#### SUPPLIED MATERIAL:
+ + +

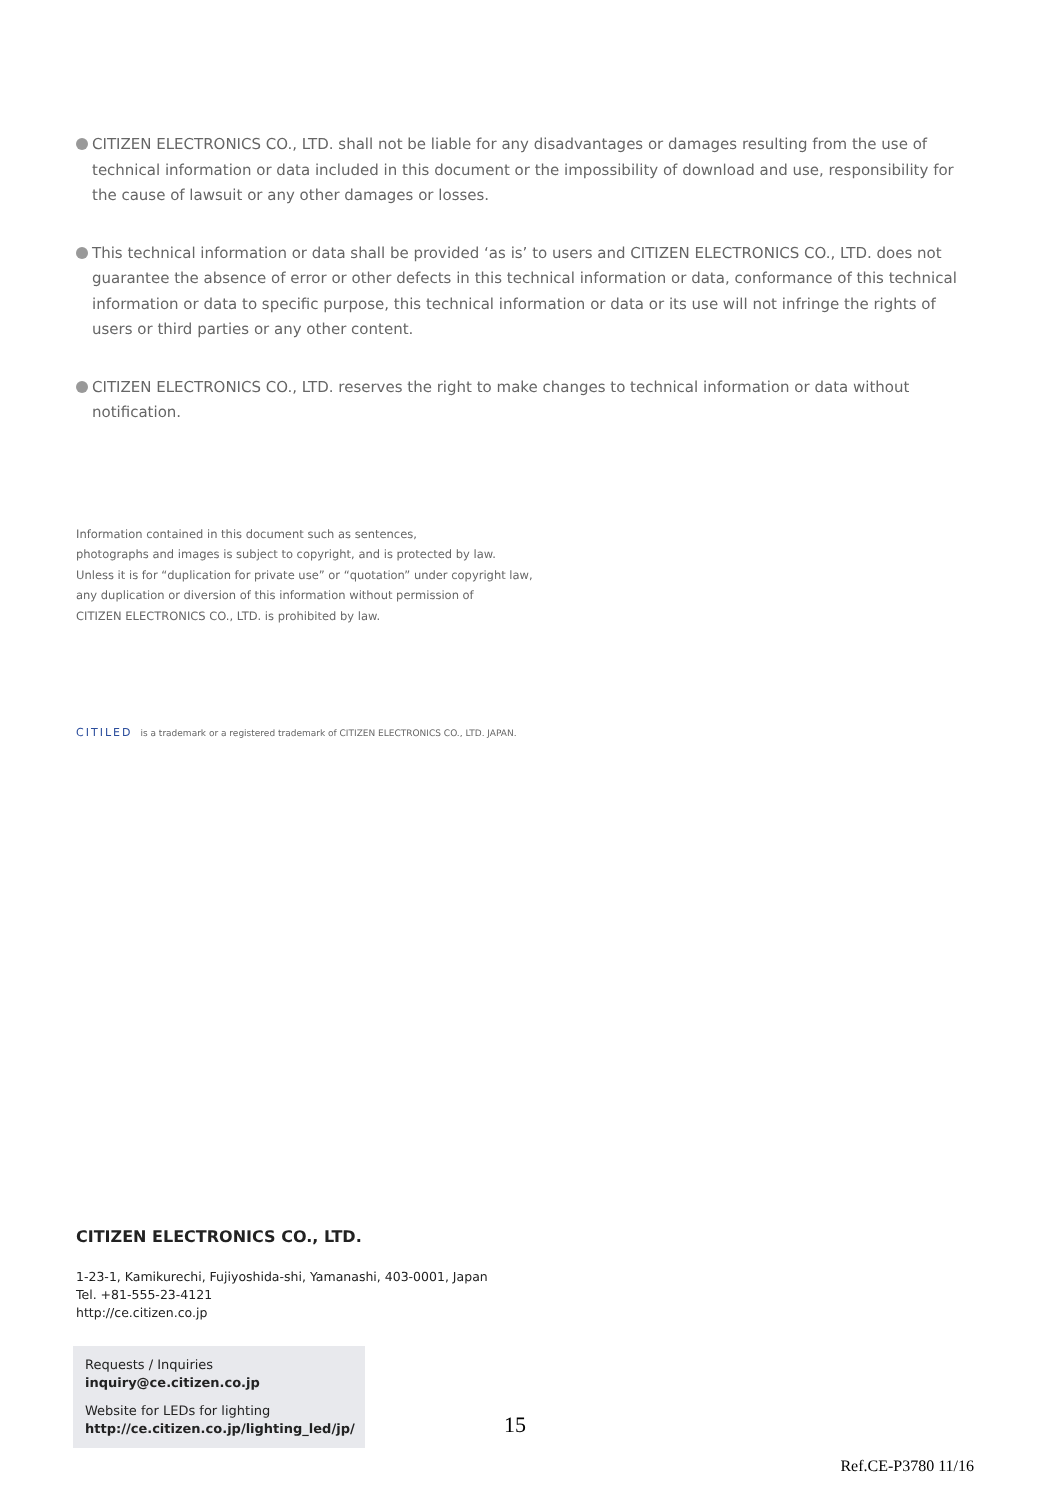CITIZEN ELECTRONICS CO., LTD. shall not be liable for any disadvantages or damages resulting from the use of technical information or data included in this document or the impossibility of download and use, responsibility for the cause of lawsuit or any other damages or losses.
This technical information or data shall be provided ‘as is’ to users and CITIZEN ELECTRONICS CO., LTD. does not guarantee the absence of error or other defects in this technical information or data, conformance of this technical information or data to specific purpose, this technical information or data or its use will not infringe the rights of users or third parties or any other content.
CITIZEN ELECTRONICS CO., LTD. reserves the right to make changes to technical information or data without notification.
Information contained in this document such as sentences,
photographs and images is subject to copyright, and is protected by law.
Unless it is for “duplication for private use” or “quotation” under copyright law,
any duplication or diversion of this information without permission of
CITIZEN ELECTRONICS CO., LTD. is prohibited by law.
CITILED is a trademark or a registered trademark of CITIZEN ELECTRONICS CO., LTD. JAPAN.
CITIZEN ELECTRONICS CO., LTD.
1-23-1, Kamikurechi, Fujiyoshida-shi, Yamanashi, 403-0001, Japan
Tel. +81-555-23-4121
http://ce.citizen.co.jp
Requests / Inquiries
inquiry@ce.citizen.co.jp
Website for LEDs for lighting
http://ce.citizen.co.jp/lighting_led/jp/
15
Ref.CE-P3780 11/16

+ + +

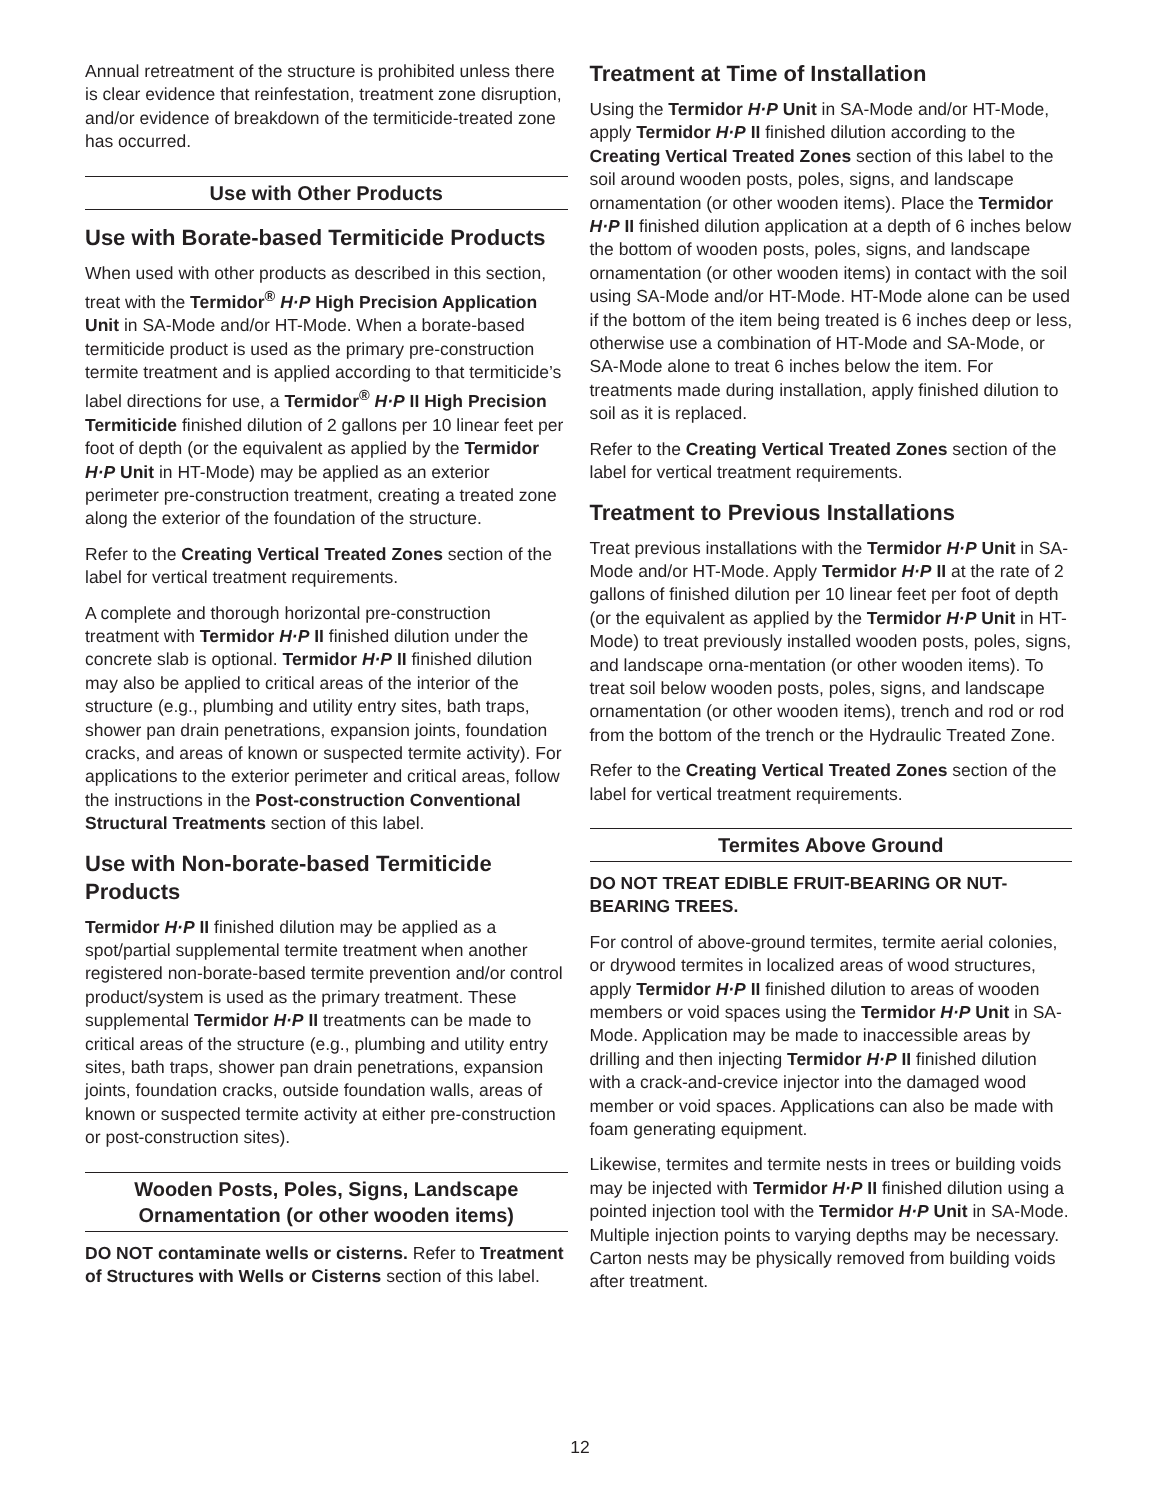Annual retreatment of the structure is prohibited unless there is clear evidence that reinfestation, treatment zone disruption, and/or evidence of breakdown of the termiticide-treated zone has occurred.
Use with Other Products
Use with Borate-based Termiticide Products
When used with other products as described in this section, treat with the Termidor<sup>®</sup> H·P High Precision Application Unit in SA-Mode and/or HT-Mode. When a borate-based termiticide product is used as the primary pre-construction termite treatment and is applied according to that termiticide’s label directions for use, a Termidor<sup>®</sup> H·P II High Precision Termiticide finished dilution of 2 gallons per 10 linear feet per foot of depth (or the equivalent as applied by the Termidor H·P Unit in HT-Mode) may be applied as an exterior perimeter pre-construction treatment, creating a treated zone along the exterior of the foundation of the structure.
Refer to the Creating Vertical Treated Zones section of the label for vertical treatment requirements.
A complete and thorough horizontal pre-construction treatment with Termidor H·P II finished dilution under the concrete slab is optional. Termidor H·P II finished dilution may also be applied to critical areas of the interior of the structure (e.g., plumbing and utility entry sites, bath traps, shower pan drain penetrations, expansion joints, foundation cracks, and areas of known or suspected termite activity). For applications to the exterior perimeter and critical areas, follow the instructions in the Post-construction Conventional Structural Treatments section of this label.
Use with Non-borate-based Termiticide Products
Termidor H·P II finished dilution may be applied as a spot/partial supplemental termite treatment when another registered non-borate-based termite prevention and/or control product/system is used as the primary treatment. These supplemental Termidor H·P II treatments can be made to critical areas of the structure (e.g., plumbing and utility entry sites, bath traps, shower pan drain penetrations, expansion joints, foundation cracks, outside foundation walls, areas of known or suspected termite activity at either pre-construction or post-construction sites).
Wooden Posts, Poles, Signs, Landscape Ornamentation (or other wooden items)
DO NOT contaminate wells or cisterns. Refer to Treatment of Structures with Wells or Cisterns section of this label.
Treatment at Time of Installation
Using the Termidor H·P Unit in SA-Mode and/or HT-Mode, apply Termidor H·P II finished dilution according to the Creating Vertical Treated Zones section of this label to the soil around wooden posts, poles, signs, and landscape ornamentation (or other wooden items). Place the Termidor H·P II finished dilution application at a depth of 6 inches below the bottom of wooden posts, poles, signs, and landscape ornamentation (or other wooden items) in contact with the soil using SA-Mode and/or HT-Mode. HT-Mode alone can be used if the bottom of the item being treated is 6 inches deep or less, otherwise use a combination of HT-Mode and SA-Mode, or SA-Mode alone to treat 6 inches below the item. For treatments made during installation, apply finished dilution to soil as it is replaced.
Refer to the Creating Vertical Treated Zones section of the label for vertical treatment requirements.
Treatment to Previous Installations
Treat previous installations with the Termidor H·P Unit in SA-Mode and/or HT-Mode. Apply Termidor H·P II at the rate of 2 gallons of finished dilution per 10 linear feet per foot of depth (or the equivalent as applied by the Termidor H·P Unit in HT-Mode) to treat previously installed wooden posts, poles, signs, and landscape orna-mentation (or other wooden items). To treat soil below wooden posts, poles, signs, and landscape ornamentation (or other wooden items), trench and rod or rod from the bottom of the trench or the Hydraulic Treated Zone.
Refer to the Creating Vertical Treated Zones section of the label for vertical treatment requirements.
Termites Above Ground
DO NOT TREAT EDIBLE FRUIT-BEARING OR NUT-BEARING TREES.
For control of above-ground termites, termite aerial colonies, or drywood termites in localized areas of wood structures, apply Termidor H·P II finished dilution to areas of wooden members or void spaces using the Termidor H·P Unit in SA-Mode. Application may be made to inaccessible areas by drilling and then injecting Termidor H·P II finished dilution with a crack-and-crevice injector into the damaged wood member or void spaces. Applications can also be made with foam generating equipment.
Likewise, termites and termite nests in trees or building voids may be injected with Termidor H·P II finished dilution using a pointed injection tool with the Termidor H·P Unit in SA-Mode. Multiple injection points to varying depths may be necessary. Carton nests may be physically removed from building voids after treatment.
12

+ + +

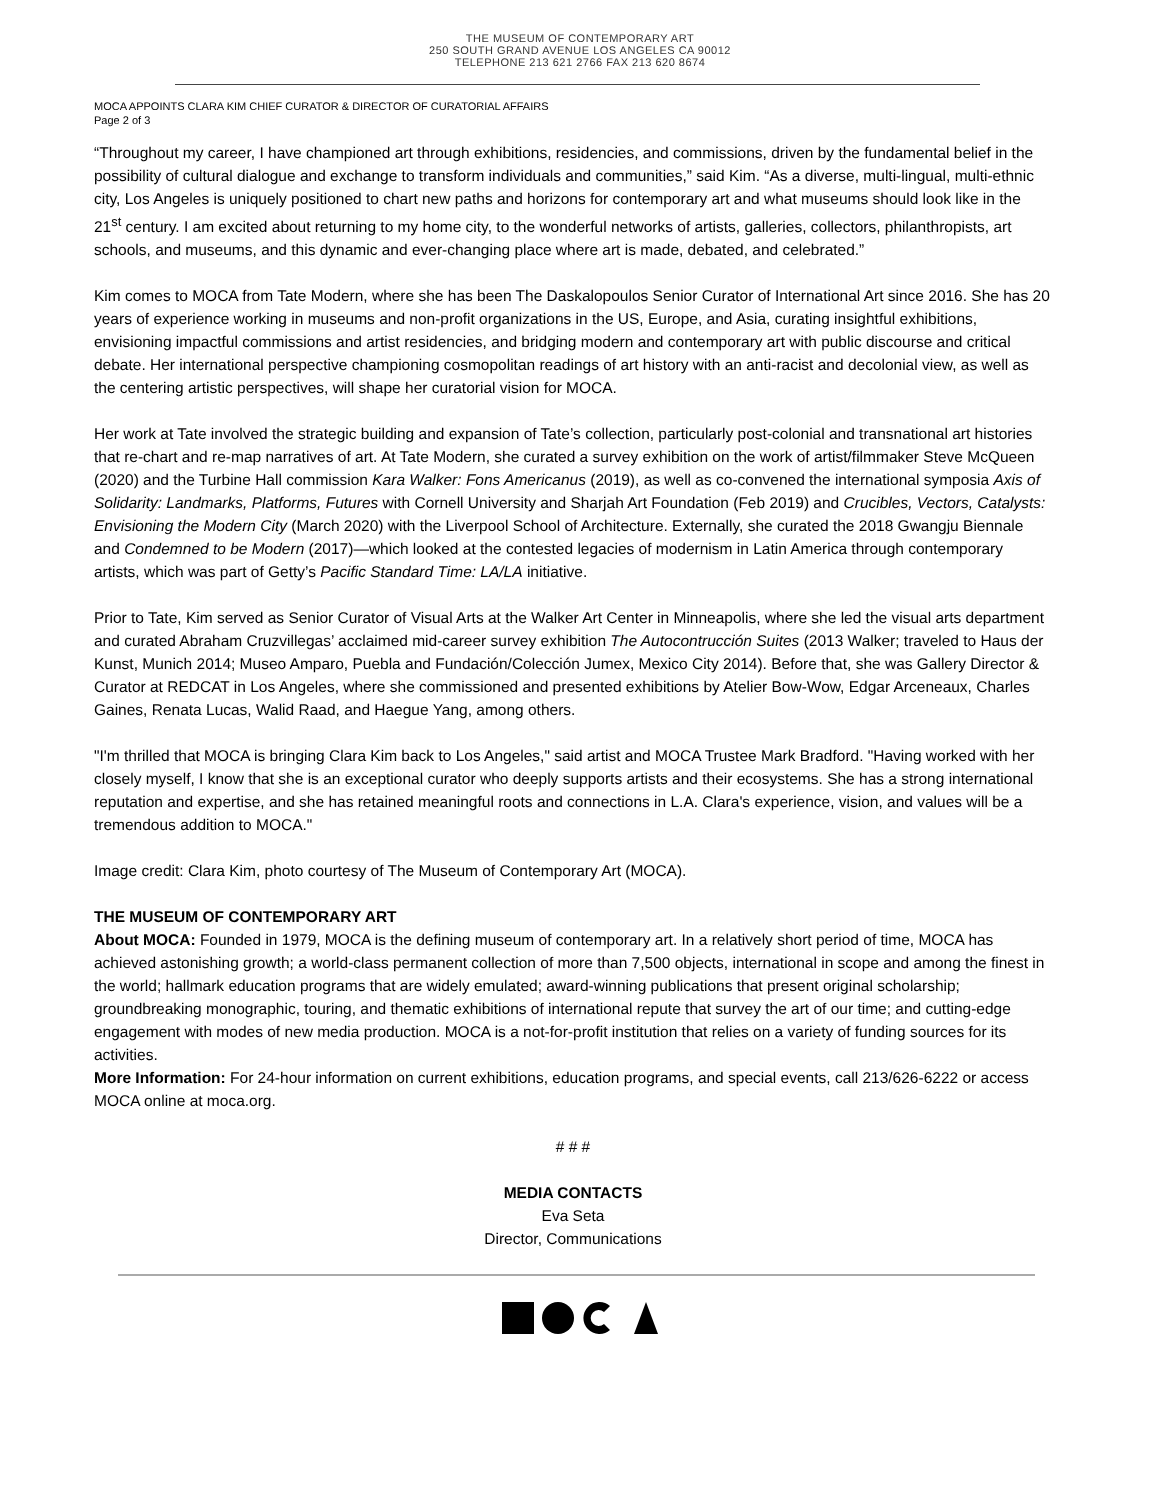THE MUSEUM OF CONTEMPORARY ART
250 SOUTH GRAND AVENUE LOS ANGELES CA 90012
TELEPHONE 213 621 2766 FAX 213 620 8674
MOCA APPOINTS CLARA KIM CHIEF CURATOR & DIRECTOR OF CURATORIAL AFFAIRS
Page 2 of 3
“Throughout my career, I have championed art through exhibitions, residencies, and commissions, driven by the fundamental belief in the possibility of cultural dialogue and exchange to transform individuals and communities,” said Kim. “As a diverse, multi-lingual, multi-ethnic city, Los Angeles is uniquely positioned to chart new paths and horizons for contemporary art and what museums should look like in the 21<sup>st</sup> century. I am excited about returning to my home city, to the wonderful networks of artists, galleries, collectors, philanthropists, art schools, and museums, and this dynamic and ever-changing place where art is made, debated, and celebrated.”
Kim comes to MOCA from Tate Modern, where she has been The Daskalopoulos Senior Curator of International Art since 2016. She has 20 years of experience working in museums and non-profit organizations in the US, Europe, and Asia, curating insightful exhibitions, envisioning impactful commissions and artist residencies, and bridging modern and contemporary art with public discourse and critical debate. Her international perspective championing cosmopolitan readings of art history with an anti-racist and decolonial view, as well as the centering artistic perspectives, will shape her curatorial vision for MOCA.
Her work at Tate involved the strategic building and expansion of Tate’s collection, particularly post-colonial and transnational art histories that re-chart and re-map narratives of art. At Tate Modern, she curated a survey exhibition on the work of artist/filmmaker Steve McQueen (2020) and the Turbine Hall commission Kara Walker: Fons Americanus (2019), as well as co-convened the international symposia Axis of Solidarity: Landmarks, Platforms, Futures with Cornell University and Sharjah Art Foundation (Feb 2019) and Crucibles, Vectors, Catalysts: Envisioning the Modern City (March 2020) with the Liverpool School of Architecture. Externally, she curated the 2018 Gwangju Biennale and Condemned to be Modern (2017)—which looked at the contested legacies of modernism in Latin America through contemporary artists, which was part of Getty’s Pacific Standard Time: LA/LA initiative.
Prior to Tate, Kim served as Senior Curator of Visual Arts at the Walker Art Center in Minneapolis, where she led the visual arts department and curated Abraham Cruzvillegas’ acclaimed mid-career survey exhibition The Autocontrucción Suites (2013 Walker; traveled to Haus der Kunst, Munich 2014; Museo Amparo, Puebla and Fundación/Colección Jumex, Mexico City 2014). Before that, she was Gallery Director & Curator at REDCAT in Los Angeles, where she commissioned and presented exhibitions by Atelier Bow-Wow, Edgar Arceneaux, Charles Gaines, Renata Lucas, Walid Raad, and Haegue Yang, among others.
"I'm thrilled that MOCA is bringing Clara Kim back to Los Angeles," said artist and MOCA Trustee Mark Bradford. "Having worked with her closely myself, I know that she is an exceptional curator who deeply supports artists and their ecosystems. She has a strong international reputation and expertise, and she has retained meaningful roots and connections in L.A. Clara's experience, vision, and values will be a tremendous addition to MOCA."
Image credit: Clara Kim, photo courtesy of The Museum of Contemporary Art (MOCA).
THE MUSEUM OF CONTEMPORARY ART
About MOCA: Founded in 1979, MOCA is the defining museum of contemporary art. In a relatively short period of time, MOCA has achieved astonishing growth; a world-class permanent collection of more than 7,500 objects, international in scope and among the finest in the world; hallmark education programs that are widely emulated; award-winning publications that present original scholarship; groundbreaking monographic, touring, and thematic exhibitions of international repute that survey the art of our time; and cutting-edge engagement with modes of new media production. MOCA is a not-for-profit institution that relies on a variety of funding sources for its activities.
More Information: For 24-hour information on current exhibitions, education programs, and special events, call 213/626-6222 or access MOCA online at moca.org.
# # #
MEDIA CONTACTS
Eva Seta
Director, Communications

+ + +

#### WORK ITEM:
Looking at the data above, return every line from the one with "CITIZEN ELECTRONICS CO., LTD. reserves" down to the one with "Ref.CE-P3780 11/16", exactly and inclusively.

#### EXERCISE OUTPUT:
CITIZEN ELECTRONICS CO., LTD. reserves the right to make changes to technical information or data without notification.
Information contained in this document such as sentences,
photographs and images is subject to copyright, and is protected by law.
Unless it is for “duplication for private use” or “quotation” under copyright law,
any duplication or diversion of this information without permission of
CITIZEN ELECTRONICS CO., LTD. is prohibited by law.
CITILED is a trademark or a registered trademark of CITIZEN ELECTRONICS CO., LTD. JAPAN.
CITIZEN ELECTRONICS CO., LTD.
1-23-1, Kamikurechi, Fujiyoshida-shi, Yamanashi, 403-0001, Japan
Tel. +81-555-23-4121
http://ce.citizen.co.jp
Requests / Inquiries
inquiry@ce.citizen.co.jp
Website for LEDs for lighting
http://ce.citizen.co.jp/lighting_led/jp/
15
Ref.CE-P3780 11/16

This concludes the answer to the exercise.